-- The data --
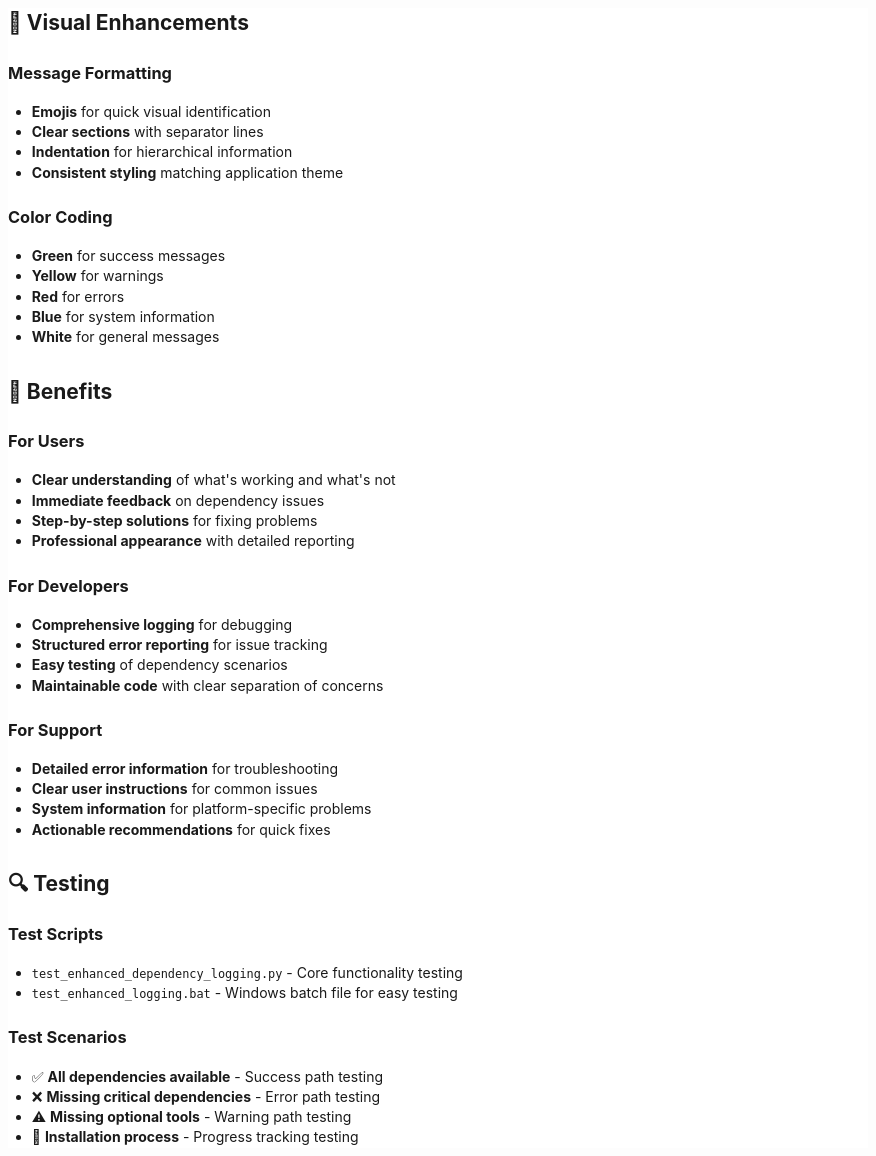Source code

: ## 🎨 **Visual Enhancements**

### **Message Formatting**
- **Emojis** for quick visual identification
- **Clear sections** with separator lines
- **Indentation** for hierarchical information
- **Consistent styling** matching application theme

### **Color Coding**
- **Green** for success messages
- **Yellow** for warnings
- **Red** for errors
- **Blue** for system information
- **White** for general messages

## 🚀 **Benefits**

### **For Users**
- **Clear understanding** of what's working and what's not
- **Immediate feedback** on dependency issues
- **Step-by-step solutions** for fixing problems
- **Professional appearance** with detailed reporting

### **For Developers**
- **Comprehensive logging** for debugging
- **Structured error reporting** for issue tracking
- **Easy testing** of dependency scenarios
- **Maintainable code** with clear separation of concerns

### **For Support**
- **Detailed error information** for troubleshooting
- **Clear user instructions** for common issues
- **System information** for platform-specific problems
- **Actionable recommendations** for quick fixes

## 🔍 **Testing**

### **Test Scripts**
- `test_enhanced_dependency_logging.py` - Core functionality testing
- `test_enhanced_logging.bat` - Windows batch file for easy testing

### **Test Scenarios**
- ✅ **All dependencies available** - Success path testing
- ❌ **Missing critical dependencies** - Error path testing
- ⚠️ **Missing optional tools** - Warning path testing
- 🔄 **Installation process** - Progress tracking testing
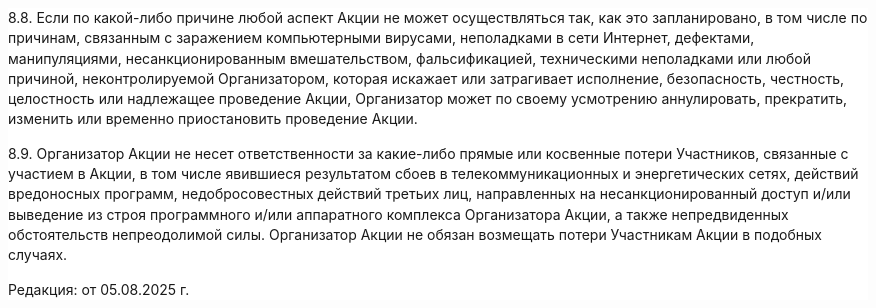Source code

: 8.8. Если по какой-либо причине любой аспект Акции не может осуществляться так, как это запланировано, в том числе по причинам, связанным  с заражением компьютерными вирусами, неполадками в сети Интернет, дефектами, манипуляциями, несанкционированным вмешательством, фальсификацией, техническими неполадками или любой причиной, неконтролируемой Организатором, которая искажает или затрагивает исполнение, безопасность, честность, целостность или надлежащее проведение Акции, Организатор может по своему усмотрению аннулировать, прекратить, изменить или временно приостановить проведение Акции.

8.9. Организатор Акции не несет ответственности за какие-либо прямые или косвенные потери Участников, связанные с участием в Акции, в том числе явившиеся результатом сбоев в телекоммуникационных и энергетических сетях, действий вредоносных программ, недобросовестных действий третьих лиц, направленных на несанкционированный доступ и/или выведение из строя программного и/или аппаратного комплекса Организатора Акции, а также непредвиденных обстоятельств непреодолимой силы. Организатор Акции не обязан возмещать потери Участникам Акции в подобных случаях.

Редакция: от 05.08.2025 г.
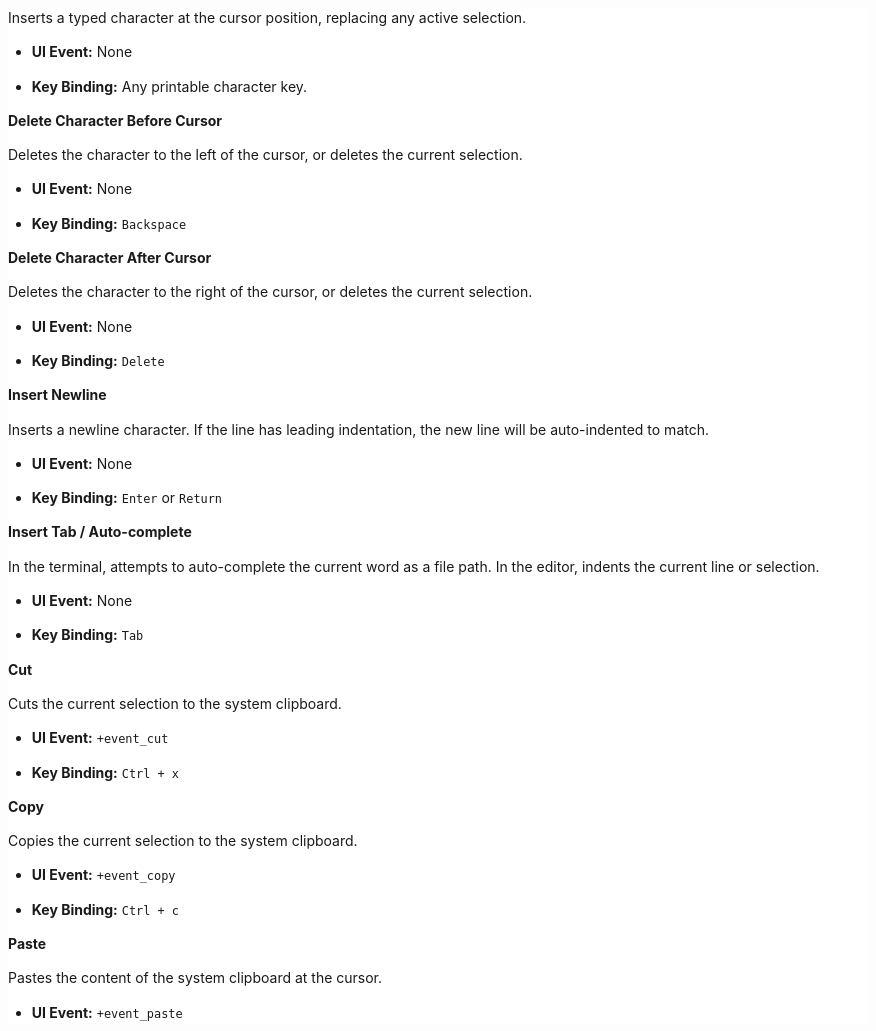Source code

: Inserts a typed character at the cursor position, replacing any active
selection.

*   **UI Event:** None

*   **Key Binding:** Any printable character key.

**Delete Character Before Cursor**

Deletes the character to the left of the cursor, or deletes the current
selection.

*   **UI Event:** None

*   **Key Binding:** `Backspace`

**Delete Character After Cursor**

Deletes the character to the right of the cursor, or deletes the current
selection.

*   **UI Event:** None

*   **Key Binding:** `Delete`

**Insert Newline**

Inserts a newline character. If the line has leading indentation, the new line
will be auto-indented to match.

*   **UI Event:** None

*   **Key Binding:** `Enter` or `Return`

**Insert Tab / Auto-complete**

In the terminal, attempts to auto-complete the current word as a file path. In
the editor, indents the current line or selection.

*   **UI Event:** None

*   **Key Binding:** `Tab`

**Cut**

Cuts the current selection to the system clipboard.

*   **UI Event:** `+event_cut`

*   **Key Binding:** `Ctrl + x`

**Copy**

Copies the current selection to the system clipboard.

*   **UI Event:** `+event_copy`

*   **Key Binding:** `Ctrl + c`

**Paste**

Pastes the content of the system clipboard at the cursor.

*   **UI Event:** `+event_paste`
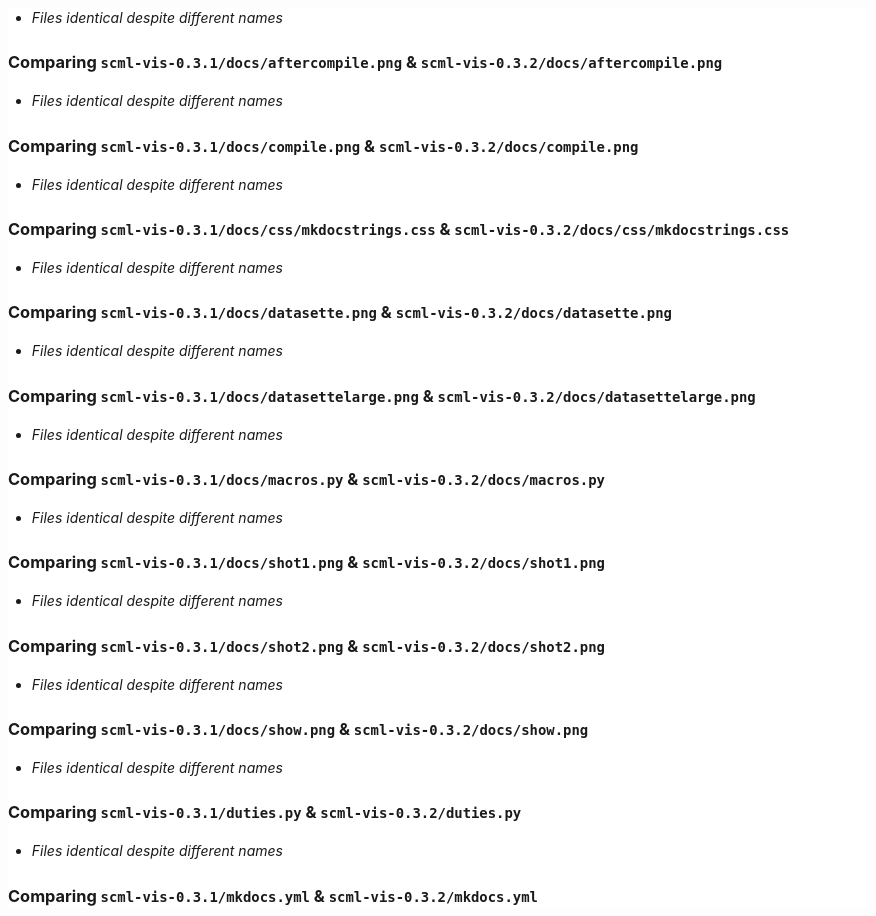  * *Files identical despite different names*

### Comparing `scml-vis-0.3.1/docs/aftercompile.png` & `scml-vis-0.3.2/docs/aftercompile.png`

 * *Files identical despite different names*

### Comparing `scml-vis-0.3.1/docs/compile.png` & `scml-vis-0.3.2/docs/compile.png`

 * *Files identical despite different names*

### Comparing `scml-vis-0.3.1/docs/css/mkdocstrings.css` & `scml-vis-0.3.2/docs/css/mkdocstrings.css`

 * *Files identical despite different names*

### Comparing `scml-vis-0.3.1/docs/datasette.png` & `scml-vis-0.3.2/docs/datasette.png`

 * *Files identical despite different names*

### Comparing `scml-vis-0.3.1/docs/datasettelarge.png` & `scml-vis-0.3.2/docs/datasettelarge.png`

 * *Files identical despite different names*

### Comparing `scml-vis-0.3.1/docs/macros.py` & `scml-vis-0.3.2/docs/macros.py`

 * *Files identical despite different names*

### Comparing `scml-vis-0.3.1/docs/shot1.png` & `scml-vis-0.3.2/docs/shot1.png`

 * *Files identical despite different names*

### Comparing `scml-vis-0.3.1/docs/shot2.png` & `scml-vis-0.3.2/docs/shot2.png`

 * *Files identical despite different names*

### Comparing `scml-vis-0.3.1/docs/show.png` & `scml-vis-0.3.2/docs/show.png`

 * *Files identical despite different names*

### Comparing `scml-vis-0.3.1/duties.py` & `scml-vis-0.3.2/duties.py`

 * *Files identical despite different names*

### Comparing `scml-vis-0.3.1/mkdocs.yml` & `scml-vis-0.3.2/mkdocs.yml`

-- Task item --
All lines from the first in the listing above to the line containing "- **Structured error", inclusive, go in the output exactly as they are; no pictures go in.

-- Reply to the task --
Source code

: ## 🎨 **Visual Enhancements**

### **Message Formatting**
- **Emojis** for quick visual identification
- **Clear sections** with separator lines
- **Indentation** for hierarchical information
- **Consistent styling** matching application theme

### **Color Coding**
- **Green** for success messages
- **Yellow** for warnings
- **Red** for errors
- **Blue** for system information
- **White** for general messages

## 🚀 **Benefits**

### **For Users**
- **Clear understanding** of what's working and what's not
- **Immediate feedback** on dependency issues
- **Step-by-step solutions** for fixing problems
- **Professional appearance** with detailed reporting

### **For Developers**
- **Comprehensive logging** for debugging
- **Structured error reporting** for issue tracking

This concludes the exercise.